De même, pour mon ami tunisien, les heures coulaient, délicates et mielleuses, la terre n’était qu’une conjuration de divans, de coussins, de soieries, et la femme, plus douce que la pâte de narcisse, pulpeuse comme une banane, agréable aux lèvres plus que la meilleure confiture, participait fort de la nature des bonbons et, tout entière, figurait assez bien un fondant. — Le geste mou, le frémissement des lèvres, les doigts nerveux de mon interlocuteur accentuaient cette impression, mais une saveur âcre de cantharide relevait ce que ces propos auraient eu de décidément fade, ce que cet idéal de pâtissier eût présenté de trop écœurant. — Excité quelque peu par un concours de jolies femmes, ce Tunisien eût fort bien réussi à Paris dans le rôle de conférencier mondain, tant le cosmétique, le bouc et la rose se mariaient aimablement en ses paroles.

De retour en France, je crus avoir à tout jamais perdu mon ami de Tunis. Je me l’imaginais, avec un peu de tristesse, traînant ses babouches et son burnous maculé dans les souks en pente raide, et fumant au soleil des cigarettes de tabac blond, mais, un jour, je retrouvai sous sa figure européenne, un malaise analogue à celui qu’il m’inspirait. A ce sujet, je voudrais vous décrire un autre paysage.

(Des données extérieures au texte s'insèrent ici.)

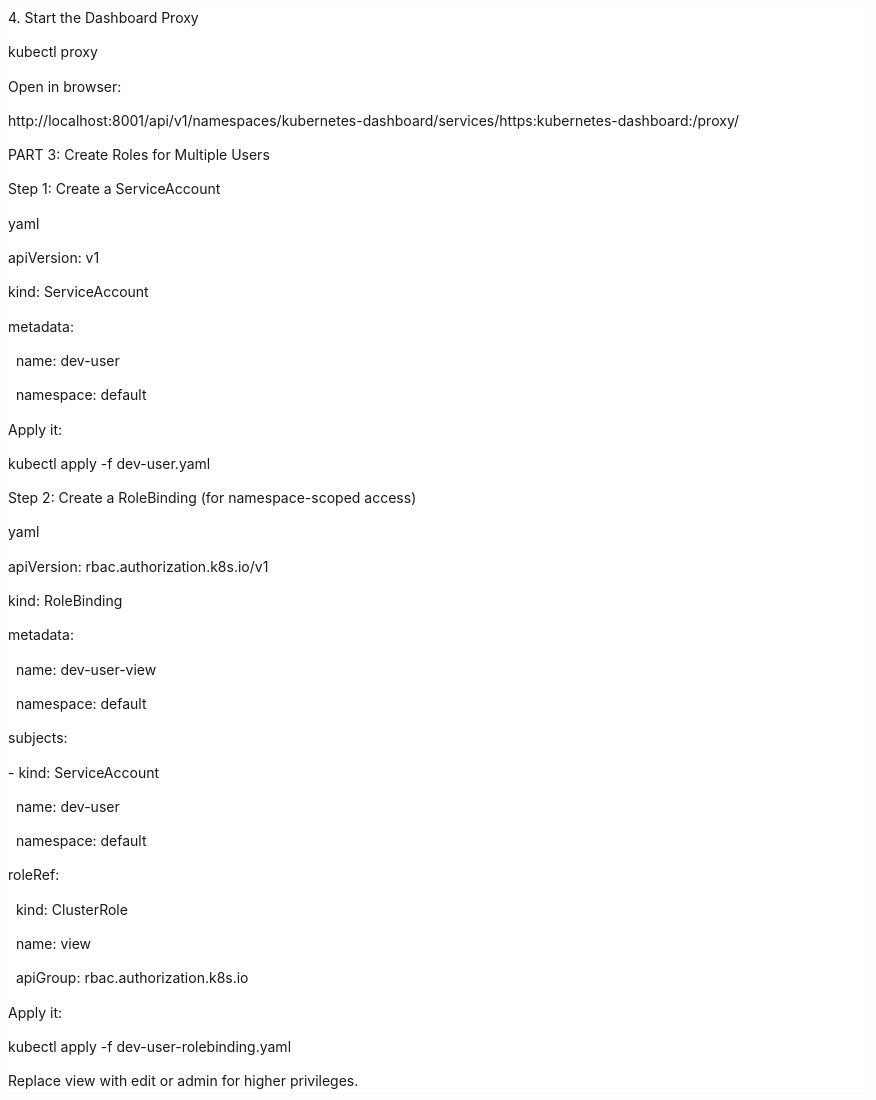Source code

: 4\. Start the Dashboard Proxy

kubectl proxy

Open in browser:

http://localhost:8001/api/v1/namespaces/kubernetes-dashboard/services/https:kubernetes-dashboard:/proxy/

PART 3: Create Roles for Multiple Users

Step 1: Create a ServiceAccount

yaml

apiVersion: v1

kind: ServiceAccount

metadata:

&nbsp; name: dev-user

&nbsp; namespace: default

Apply it:

kubectl apply -f dev-user.yaml



Step 2: Create a RoleBinding (for namespace-scoped access)

yaml

apiVersion: rbac.authorization.k8s.io/v1

kind: RoleBinding

metadata:

&nbsp; name: dev-user-view

&nbsp; namespace: default

subjects:

\- kind: ServiceAccount

&nbsp; name: dev-user

&nbsp; namespace: default

roleRef:

&nbsp; kind: ClusterRole

&nbsp; name: view

&nbsp; apiGroup: rbac.authorization.k8s.io

Apply it:

kubectl apply -f dev-user-rolebinding.yaml

Replace view with edit or admin for higher privileges.
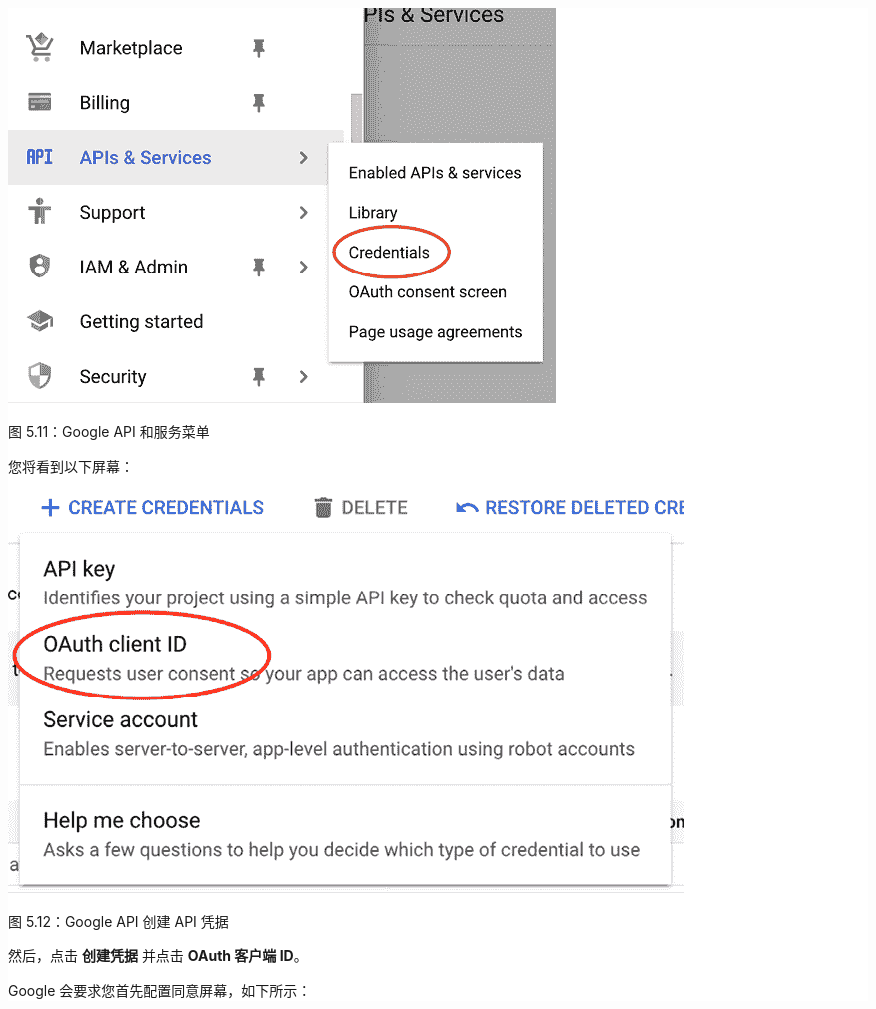 ![](img/B21088_05_11.png)

图 5.11：Google API 和服务菜单

您将看到以下屏幕：

![](img/B21088_05_12.png)

图 5.12：Google API 创建 API 凭据

然后，点击 **创建凭据** 并点击 **OAuth 客户端 ID**。

Google 会要求您首先配置同意屏幕，如下所示：
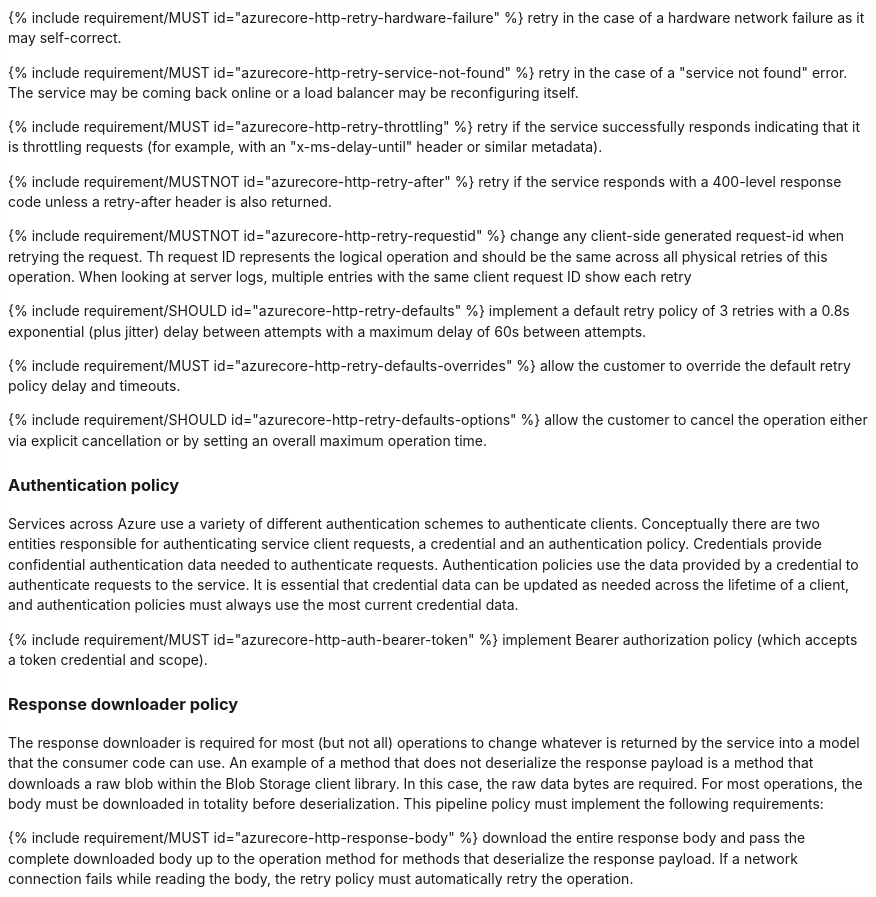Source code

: {% include requirement/MUST id="azurecore-http-retry-hardware-failure" %} retry in the case of a hardware network failure as it may self-correct.

{% include requirement/MUST id="azurecore-http-retry-service-not-found" %} retry in the case of a "service not found" error. The service may be coming back online or a load balancer may be reconfiguring itself.

{% include requirement/MUST id="azurecore-http-retry-throttling" %} retry if the service successfully responds indicating that it is throttling requests (for example, with an "x-ms-delay-until" header or similar metadata).

{% include requirement/MUSTNOT id="azurecore-http-retry-after" %} retry if the service responds with a 400-level response code unless a retry-after header is also returned.

{% include requirement/MUSTNOT id="azurecore-http-retry-requestid" %} change any client-side generated request-id when retrying the request. Th request ID represents the logical operation and should be the same across all physical retries of this operation.  When looking at server logs, multiple entries with the same client request ID show each retry

{% include requirement/SHOULD id="azurecore-http-retry-defaults" %} implement a default retry policy of 3 retries with a 0.8s exponential (plus jitter) delay between attempts with a maximum delay of 60s between attempts.

{% include requirement/MUST id="azurecore-http-retry-defaults-overrides" %} allow the customer to override the default retry policy delay and timeouts.

{% include requirement/SHOULD id="azurecore-http-retry-defaults-options" %} allow the customer to cancel the operation either via explicit cancellation or by setting an overall maximum operation time.

### Authentication policy

Services across Azure use a variety of different authentication schemes to authenticate clients. Conceptually there are two entities responsible for authenticating service client requests, a credential and an authentication policy.  Credentials provide confidential authentication data needed to authenticate requests.  Authentication policies use the data provided by a credential to authenticate requests to the service. It is essential that credential data can be updated as needed across the lifetime of a client, and authentication policies must always use the most current credential data.

{% include requirement/MUST id="azurecore-http-auth-bearer-token" %} implement Bearer authorization policy (which accepts a token credential and
scope).

### Response downloader policy

The response downloader is required for most (but not all) operations to change whatever is returned by the service into a model that the consumer code can use.  An example of a method that does not deserialize the response payload is a method that downloads a raw blob within the Blob Storage client library.  In this case, the raw data bytes are required.  For most operations, the body must be downloaded in totality before deserialization. This pipeline policy must implement the following requirements:

{% include requirement/MUST id="azurecore-http-response-body" %} download the entire response body and pass the complete downloaded body up to the operation method for methods that deserialize the response payload.  If a network connection fails while reading the body, the retry policy must automatically retry the operation.

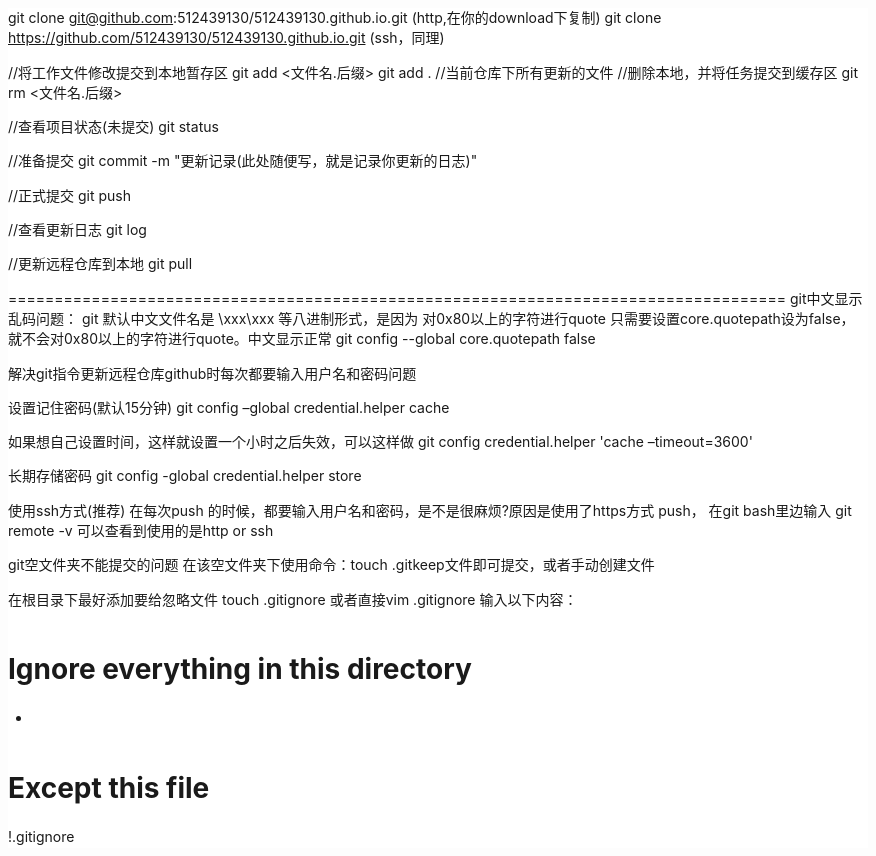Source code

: 
git clone git@github.com:512439130/512439130.github.io.git (http,在你的download下复制)
git clone https://github.com/512439130/512439130.github.io.git (ssh，同理)

//将工作文件修改提交到本地暂存区
git add <文件名.后缀>
git add . //当前仓库下所有更新的文件
//删除本地，并将任务提交到缓存区
git rm <文件名.后缀>

//查看项目状态(未提交)
git status

//准备提交
git commit -m "更新记录(此处随便写，就是记录你更新的日志)"

//正式提交
git push

//查看更新日志
git log

//更新远程仓库到本地
git pull



====================================================================================
git中文显示乱码问题：
git 默认中文文件名是 \xxx\xxx 等八进制形式，是因为 对0x80以上的字符进行quote
只需要设置core.quotepath设为false，就不会对0x80以上的字符进行quote。中文显示正常
git config --global core.quotepath false

解决git指令更新远程仓库github时每次都要输入用户名和密码问题

设置记住密码(默认15分钟)
git config –global credential.helper cache

如果想自己设置时间，这样就设置一个小时之后失效，可以这样做
git config credential.helper 'cache –timeout=3600'

长期存储密码
git config -global credential.helper store


使用ssh方式(推荐)
在每次push 的时候，都要输入用户名和密码，是不是很麻烦?原因是使用了https方式 push，
在git bash里边输入 git remote -v 可以查看到使用的是http or ssh


git空文件夹不能提交的问题
在该空文件夹下使用命令：touch .gitkeep文件即可提交，或者手动创建文件

在根目录下最好添加要给忽略文件 touch .gitignore 或者直接vim .gitignore
输入以下内容：
# Ignore everything in this directory
*
# Except this file
!.gitignore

Il est une île singulière qui fait face à la berge de Billancourt et dans laquelle je vais parfois me promener, le dimanche soir. On peut y admirer les danses et les agitations de quelques dizaines de couples saisis par de légères ivresses et secoués par une joie exultante, une joie à saccades. Bientôt la nuit tombe, et mon plaisir commence.